Kendala bagi pemerhati budaya yang ingin menuangkan karya seni diatas kaos oblong biasaya adalah soal teknis produksi (desain dan cetak) dan pemasarannya. Banyak penikmat budaya lokal 'terpaksa' menerima desain apa adanya dalam sebuah even budaya, karena panitia menempatkan desain sebagai hal sepele dalam atribut promo maupun material acaranya. Hal itu terjadi karena soal desain maupun eksekusi produksinya dikerjakan secara asal-asalan dan spontan. Otomatis konsep desain yang sempurna kadang harus berantakan
karena kemampuan disisi produksi lemah.
Belum lagi bahwa tema desain kaos even kadang sering hanya bersifat ABS (asal bapak senang). Artinya siapa sosok yang menjadi sentral kegiatan kerap memberikan keputusan yang tidak tepat dalam urusan desain material promo. Sering desain baliho, poster hingga kaos panitia hanya memindahkan isi surat ijin acara ; kaku, garing dan norak!
Alhasil, jika pendekatan desain - termasuk dalam pembuatan kaos bernuansa lokal sarat kepentingan 'politik' penguasa maka sulit untuk menyentuh rasa primodialisme masyarakat sebagai pemilik tradisi/budaya. Ada sebuah kasus terkait itu yakni penggunaan kain batik bagi pegawai negeri sipil disebuah kabupaten di Jawa Timur. Karena motif batik itu diklaim sebagai aset budaya lokal maka pertama yang mengenakan adalah barisan birokrat. Akibatnya, masyarakat non PNS mengartikan bahwa motif batik itu adalah khusus bagi PNS bukan sebagai icon / produk budaya lokal mereka.

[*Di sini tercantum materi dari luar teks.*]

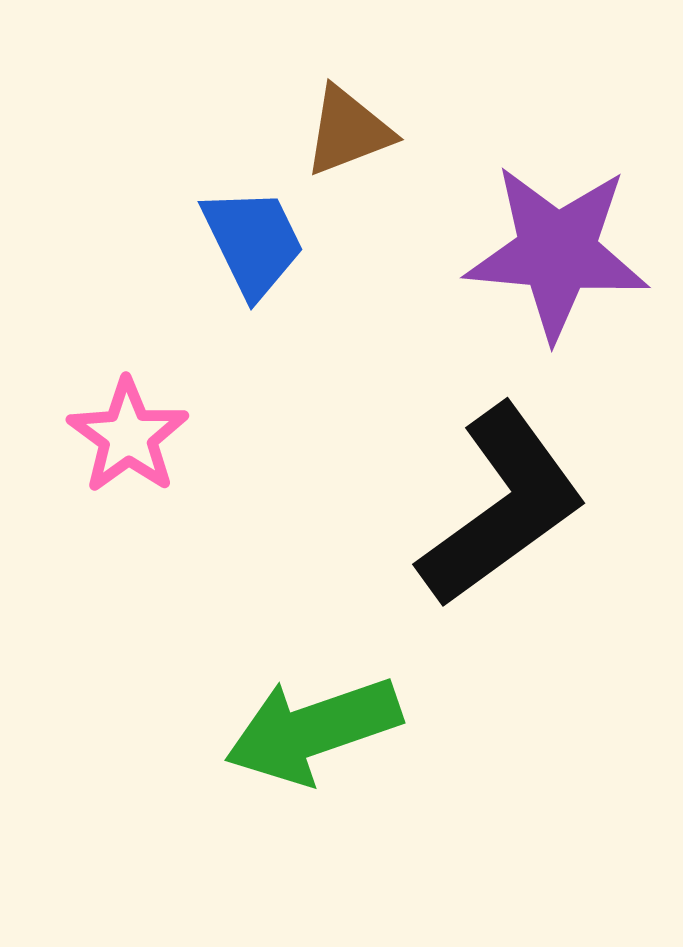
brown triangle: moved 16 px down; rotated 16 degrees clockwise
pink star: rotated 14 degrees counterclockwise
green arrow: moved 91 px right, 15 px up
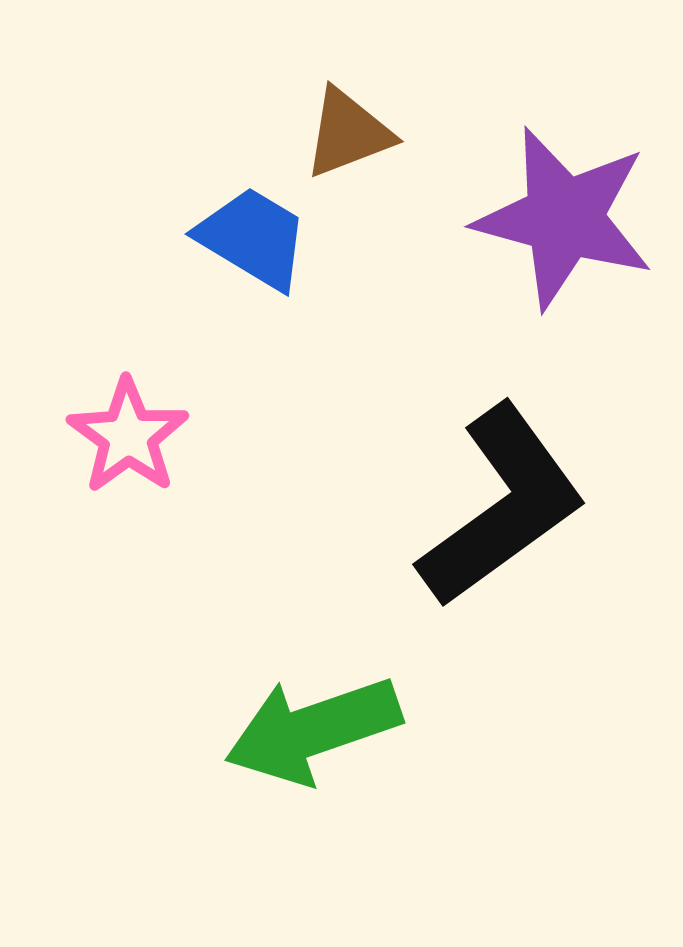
brown triangle: moved 2 px down
blue trapezoid: moved 4 px up; rotated 33 degrees counterclockwise
purple star: moved 7 px right, 34 px up; rotated 10 degrees clockwise
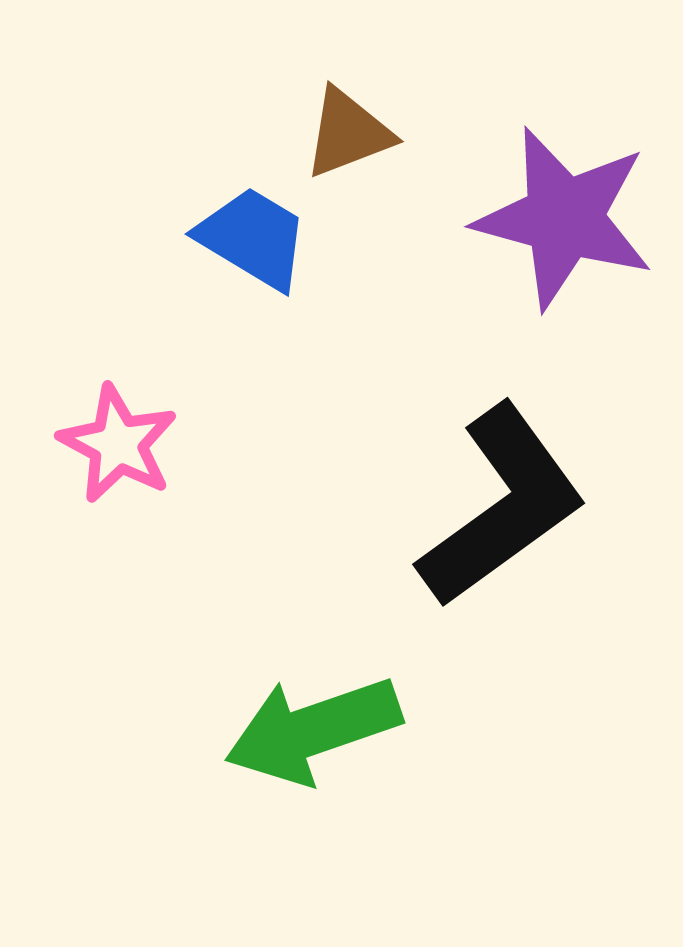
pink star: moved 10 px left, 8 px down; rotated 8 degrees counterclockwise
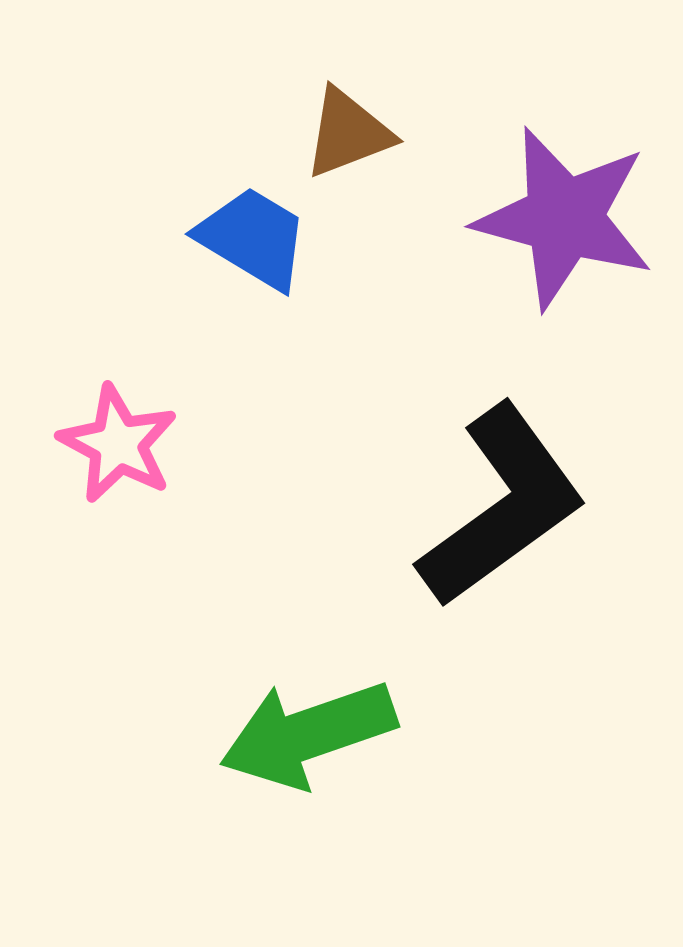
green arrow: moved 5 px left, 4 px down
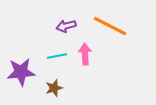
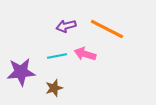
orange line: moved 3 px left, 3 px down
pink arrow: rotated 70 degrees counterclockwise
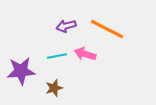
purple star: moved 1 px up
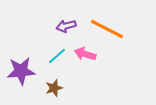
cyan line: rotated 30 degrees counterclockwise
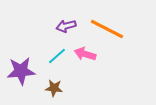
brown star: rotated 24 degrees clockwise
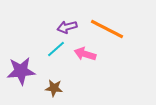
purple arrow: moved 1 px right, 1 px down
cyan line: moved 1 px left, 7 px up
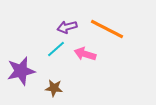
purple star: rotated 8 degrees counterclockwise
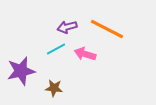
cyan line: rotated 12 degrees clockwise
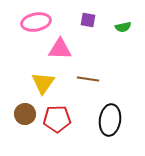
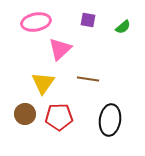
green semicircle: rotated 28 degrees counterclockwise
pink triangle: rotated 45 degrees counterclockwise
red pentagon: moved 2 px right, 2 px up
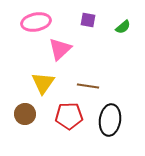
brown line: moved 7 px down
red pentagon: moved 10 px right, 1 px up
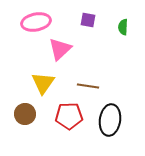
green semicircle: rotated 133 degrees clockwise
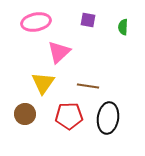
pink triangle: moved 1 px left, 3 px down
black ellipse: moved 2 px left, 2 px up
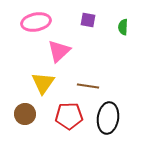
pink triangle: moved 1 px up
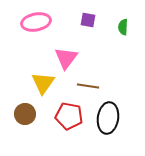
pink triangle: moved 7 px right, 7 px down; rotated 10 degrees counterclockwise
red pentagon: rotated 12 degrees clockwise
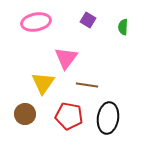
purple square: rotated 21 degrees clockwise
brown line: moved 1 px left, 1 px up
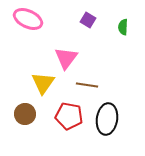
pink ellipse: moved 8 px left, 3 px up; rotated 36 degrees clockwise
black ellipse: moved 1 px left, 1 px down
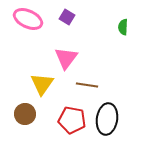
purple square: moved 21 px left, 3 px up
yellow triangle: moved 1 px left, 1 px down
red pentagon: moved 3 px right, 4 px down
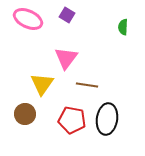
purple square: moved 2 px up
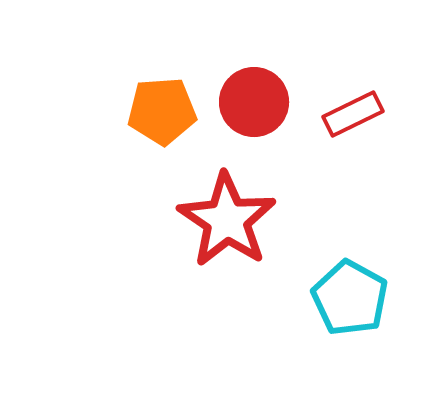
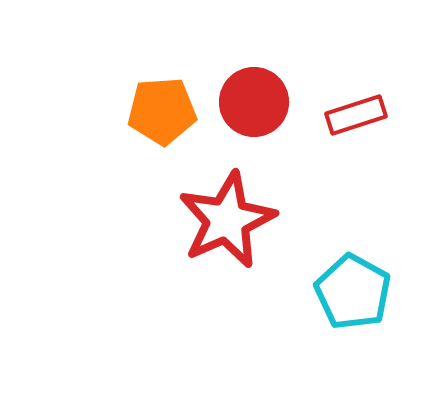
red rectangle: moved 3 px right, 1 px down; rotated 8 degrees clockwise
red star: rotated 14 degrees clockwise
cyan pentagon: moved 3 px right, 6 px up
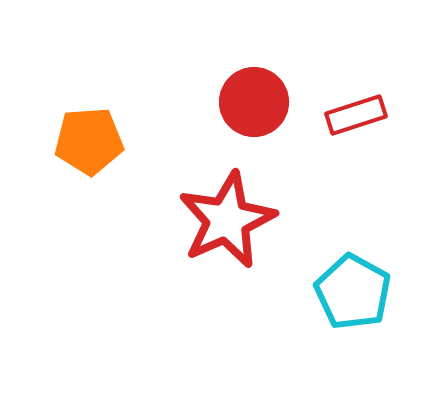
orange pentagon: moved 73 px left, 30 px down
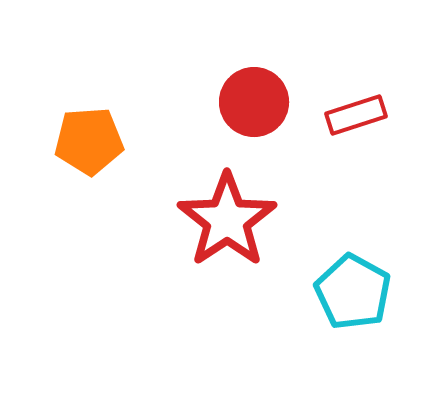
red star: rotated 10 degrees counterclockwise
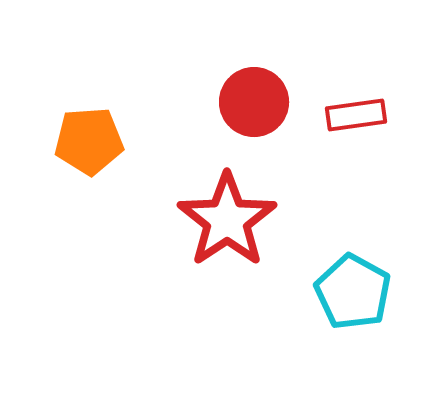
red rectangle: rotated 10 degrees clockwise
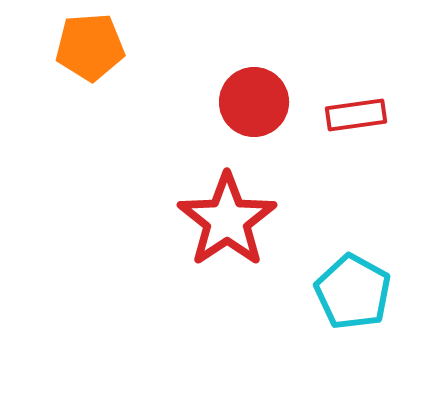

Tak berhenti disitu, dalam hal pemasaran nasib batik lokal itu juga mengenaskan karena terjadi monopoli secara tidak langsung. bagi khalayak yang ingin memiliki batik ini hanya dapat membelinya digerai milik koperasi pegawai A, B atau C saja. Otomatis masyarakat umum yang mendapatkan aneka kebutuhannya melalui pasar terbuka malas untuk memperoleh batik kebanggaannya itu.
Jadi perlu dimaklumi bahwa pelestarian budaya melalui media publik semacam kain batik, kaos oblong dan sebagainya sepatutnya memberi ruang agar masyarakat dari berbagai kalangan agar dapat menikmatinya tanpa rasa sungkan atau dibatasi. Karena sejarah maupun budaya bukan sekedar simbol yang cukup disematkan didada atau dinyanyikan saat upacara saja !.